This Monday, over a hundred thousand people will participate in the annual March for Life downtown. It really is a great day for all who attend, whether it's with the 20,000+ teens at the Verizon Center for Mass and a rally, or with the huge crowd at the March itself. It began the year after abortion was legalized in this country (Jan. 22, 1973), and continues on or about the tragic anniversary each year. Here is a column written by my good friend, Msgr. Thomas Wells, about the March titled, "The March for Life - Why I Go" (1995):
"From a political or purely human point of view, the past year was both very good and very bad for the pro-life movement in the United States. Even though it has not been too widely reported, the recent elections brought dozens of new pro-life senators and members of Congress to Washington and, most wonderfully, not one pro-life national legislator or governor lost in the entire country. The bad news, of course, involved the murders by two fanatics at abortion clinics in Florida and Boston. While both killers seem to be somehwat unbalanced, their crimes remind us of the danger of violence begetting violence and that we cannot assume that hating the sin but not the sinner is always easy to do.
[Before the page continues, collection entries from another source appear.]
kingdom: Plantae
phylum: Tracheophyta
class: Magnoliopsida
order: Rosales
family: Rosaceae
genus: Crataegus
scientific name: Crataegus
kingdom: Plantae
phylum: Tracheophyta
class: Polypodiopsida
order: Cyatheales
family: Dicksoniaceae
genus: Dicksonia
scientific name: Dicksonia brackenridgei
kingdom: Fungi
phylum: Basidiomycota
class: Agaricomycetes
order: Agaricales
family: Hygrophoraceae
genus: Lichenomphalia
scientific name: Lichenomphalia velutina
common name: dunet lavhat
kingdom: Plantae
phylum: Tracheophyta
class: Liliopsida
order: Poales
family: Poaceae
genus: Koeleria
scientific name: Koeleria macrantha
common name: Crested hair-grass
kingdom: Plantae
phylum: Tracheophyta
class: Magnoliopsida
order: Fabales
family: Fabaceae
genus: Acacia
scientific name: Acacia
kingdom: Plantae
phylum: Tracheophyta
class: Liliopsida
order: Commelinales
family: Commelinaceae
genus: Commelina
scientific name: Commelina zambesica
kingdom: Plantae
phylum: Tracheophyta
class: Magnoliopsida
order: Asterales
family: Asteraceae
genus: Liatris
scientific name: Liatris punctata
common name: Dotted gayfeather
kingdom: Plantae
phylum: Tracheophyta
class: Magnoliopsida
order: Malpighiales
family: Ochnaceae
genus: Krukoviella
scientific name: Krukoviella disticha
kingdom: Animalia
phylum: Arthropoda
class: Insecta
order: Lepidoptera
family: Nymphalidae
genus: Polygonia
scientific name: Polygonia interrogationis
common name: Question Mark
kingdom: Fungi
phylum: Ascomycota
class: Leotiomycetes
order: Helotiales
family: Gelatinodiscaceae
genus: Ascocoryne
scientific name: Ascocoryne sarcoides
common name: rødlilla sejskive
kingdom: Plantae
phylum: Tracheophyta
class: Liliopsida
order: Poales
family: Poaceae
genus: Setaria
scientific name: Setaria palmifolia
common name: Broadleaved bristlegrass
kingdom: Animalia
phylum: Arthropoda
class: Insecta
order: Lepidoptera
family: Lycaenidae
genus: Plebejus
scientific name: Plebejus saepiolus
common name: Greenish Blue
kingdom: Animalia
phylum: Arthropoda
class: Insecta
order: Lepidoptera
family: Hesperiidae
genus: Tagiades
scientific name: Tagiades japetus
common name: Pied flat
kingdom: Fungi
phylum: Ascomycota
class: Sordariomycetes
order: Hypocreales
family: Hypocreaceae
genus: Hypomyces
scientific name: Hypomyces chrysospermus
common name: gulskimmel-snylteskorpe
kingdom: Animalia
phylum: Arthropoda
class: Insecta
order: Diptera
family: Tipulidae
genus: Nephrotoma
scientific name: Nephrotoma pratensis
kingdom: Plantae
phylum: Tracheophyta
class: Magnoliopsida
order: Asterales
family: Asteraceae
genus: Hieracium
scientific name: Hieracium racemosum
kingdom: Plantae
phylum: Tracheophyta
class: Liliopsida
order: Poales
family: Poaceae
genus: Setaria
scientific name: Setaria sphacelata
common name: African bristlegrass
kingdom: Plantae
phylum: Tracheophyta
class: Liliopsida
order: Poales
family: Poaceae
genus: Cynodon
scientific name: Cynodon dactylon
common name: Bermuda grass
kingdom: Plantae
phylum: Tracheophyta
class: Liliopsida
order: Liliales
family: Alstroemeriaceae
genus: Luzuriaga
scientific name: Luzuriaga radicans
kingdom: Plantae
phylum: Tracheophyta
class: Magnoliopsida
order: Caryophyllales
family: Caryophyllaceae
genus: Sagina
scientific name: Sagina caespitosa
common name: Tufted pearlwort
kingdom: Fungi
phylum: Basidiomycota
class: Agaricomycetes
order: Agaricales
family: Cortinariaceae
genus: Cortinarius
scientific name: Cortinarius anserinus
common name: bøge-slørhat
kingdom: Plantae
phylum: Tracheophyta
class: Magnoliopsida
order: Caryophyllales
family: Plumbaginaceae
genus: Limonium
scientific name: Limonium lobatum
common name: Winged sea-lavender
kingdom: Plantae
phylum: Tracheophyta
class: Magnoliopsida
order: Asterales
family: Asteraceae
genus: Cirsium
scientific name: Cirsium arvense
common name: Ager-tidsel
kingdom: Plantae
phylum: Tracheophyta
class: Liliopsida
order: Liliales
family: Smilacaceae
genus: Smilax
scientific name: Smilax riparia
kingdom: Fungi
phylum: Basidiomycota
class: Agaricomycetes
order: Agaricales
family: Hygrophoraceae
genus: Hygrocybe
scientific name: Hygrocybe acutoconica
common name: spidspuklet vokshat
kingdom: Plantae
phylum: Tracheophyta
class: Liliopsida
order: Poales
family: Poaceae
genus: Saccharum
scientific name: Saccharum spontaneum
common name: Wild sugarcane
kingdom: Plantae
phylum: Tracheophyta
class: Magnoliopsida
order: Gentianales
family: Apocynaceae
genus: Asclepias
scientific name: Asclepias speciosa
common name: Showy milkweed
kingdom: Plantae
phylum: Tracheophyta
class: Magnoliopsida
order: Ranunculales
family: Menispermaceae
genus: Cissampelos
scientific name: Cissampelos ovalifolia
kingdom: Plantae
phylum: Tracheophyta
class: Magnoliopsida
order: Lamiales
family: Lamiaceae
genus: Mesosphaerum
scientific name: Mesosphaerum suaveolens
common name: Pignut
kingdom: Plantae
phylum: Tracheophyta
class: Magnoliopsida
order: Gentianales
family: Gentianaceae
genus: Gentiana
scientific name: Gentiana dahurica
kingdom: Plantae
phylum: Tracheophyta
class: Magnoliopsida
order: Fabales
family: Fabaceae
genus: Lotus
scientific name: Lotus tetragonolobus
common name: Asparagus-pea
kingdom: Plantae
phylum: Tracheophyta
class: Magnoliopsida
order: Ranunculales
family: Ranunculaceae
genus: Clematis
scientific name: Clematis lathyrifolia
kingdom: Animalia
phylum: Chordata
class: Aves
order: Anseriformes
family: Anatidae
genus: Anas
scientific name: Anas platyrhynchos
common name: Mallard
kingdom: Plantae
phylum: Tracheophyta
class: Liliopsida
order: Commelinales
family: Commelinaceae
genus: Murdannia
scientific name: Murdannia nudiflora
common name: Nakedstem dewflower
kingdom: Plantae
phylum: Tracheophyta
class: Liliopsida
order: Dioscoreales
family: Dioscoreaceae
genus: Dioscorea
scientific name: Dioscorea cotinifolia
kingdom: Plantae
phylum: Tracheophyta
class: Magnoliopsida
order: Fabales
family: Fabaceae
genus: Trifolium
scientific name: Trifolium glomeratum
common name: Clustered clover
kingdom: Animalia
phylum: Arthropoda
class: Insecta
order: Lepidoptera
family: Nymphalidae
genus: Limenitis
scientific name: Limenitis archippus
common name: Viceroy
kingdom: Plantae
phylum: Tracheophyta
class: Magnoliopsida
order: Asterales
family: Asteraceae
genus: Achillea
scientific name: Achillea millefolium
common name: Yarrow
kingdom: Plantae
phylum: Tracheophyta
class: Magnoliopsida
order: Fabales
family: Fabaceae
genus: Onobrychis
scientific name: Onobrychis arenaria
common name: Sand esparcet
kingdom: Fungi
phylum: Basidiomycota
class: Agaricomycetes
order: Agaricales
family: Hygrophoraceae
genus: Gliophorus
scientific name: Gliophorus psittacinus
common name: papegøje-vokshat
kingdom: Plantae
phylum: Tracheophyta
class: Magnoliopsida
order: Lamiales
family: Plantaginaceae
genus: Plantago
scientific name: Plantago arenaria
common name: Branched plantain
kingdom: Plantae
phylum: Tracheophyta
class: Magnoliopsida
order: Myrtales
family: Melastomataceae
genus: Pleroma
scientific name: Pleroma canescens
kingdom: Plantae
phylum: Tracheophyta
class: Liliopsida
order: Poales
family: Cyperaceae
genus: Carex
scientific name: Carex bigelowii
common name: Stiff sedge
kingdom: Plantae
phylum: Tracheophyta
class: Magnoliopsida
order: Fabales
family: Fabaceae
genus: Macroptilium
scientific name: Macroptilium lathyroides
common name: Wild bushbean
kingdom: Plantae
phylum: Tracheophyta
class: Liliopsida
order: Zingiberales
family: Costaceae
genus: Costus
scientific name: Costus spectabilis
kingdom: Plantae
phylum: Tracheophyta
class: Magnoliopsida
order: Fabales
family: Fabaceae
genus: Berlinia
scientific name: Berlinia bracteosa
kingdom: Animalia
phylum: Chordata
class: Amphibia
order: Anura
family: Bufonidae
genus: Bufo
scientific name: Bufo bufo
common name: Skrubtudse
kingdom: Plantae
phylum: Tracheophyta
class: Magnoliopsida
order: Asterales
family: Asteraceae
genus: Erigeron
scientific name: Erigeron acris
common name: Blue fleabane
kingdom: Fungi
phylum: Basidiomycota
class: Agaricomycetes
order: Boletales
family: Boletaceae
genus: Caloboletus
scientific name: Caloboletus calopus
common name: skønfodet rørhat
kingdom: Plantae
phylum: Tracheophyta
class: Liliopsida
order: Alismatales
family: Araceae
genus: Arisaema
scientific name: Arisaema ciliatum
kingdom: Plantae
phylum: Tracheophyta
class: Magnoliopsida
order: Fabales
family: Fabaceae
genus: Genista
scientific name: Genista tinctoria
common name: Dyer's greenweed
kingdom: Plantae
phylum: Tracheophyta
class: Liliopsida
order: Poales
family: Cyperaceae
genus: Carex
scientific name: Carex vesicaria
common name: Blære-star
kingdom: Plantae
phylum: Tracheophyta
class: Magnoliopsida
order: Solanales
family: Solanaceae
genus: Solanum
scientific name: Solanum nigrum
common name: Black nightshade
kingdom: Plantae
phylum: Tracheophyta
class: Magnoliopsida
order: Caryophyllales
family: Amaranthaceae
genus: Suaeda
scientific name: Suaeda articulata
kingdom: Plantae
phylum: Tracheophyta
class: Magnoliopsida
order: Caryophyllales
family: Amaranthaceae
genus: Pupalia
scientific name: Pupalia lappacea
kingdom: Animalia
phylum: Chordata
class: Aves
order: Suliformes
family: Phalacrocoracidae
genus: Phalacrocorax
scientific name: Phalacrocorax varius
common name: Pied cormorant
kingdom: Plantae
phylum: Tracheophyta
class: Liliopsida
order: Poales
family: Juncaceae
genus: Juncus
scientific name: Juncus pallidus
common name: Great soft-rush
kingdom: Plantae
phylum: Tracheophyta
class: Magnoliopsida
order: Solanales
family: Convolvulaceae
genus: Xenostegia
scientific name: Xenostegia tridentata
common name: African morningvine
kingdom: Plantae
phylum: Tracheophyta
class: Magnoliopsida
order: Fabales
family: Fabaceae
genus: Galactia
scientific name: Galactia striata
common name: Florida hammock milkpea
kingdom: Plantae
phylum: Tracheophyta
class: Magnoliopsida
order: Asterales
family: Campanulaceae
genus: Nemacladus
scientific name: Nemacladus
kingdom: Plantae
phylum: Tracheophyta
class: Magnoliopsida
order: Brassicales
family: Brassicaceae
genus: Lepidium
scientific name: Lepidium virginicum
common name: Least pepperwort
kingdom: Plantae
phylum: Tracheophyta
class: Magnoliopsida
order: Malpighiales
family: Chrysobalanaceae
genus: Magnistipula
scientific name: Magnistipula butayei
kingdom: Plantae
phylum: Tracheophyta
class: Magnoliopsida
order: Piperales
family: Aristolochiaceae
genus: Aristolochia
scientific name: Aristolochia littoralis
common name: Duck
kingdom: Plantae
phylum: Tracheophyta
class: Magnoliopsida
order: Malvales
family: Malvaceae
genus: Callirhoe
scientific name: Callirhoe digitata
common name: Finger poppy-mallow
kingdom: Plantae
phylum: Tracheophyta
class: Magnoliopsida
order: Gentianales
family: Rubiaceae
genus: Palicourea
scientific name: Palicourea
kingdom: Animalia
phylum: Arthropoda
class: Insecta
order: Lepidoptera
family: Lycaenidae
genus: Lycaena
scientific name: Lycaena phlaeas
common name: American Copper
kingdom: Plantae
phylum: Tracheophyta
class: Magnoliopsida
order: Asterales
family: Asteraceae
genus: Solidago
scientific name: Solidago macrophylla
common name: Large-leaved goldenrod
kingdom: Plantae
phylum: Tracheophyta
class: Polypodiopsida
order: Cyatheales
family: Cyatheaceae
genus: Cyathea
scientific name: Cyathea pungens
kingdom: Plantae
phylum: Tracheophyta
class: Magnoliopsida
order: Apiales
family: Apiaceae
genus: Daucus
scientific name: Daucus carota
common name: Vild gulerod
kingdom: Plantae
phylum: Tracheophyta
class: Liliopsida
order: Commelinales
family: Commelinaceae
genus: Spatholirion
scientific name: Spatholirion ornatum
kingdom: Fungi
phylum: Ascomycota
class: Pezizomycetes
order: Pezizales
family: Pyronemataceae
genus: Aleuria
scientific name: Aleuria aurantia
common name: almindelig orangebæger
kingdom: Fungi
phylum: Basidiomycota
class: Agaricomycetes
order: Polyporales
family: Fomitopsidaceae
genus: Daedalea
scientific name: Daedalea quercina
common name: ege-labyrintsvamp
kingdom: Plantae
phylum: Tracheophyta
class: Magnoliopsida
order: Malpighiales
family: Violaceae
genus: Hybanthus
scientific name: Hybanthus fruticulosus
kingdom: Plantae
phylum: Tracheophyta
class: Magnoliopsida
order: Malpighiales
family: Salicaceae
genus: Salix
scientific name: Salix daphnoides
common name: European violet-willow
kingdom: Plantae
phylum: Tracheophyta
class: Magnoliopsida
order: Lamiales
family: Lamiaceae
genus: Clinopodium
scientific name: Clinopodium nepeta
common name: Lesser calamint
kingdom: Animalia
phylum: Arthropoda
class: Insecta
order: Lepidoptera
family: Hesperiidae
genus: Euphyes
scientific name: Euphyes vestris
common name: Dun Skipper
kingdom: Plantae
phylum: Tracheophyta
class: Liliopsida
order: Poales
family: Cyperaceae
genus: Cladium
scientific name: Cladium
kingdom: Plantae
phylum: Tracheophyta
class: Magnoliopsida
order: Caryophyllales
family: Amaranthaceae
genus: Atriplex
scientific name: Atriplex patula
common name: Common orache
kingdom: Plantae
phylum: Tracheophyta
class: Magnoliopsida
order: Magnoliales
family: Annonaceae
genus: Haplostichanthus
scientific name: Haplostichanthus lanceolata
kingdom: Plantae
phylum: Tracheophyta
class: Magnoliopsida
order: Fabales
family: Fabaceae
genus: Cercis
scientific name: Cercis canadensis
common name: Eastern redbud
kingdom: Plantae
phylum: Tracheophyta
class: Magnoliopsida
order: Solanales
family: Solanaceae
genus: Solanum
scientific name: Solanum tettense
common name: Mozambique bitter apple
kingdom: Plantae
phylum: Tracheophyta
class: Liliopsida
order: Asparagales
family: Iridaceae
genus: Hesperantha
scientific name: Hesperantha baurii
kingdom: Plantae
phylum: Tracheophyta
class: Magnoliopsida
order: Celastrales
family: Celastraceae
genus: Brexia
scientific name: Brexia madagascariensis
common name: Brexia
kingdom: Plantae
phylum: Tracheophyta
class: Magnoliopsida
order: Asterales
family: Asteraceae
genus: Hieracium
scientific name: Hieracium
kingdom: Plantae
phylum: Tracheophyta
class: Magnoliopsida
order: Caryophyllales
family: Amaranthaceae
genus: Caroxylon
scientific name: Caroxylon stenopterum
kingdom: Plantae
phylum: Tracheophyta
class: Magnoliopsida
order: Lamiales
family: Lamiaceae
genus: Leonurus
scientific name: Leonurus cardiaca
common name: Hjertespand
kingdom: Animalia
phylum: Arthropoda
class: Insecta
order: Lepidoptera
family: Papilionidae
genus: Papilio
Monday's Right to Life March, then, will be held in an atmosphere that is hopeful and sober. Hopefuly because, against all that media wisdom had told us, the Amercian people seem to be saying something important about the value of human life; but there is a sadness as we reflect that some who may have marched with us in earlier years have resorted to evil comparable to that which we protest.
Such reflections aside, the March for Life is one of my favorite events of the year. Of course, I know how important it is that the pro-life community demonstrate against what is the great evil in our society. I truly believe that any complaint by this country against supposed abortion rights abuses in other nations smacks of hypocritical cynicism as long as we as a nation allow - even encourage - the killing of the unborn. To be honest, though, I have to confess that these reasons of high principle are probably not the main reasons I go year after year to the March.
Do you remember reading about the joyful and enthusiastic crowd that greeted the Pope in Denver? That is the same type of people that come each year, from all over this country and Canada, to the March. It is wonderful to get off our convenient subway and to run into high school students from Scranton, young families from the South and members of parishes who have been on buses for twenty-four straight hours from God-knows-where in the Mid-West and who get back on these buses immediately after the March to return home. Frankly, it is also a wonderful time to see people from this area whom I have known over the years from previous parishes; people who are, really, the heart of the Catholic communities from which they come.
Yes, I go to the Right to Life March to protest abortion; of course, I do. However, I go primarily for myself. I need the encouragement and hope, the joy and the laughs that come from spending and afternoon with people of faith who love life at every stage and who, quite simply, want the unborn to have the same chance to love and live as they have had. See you at the March for Life".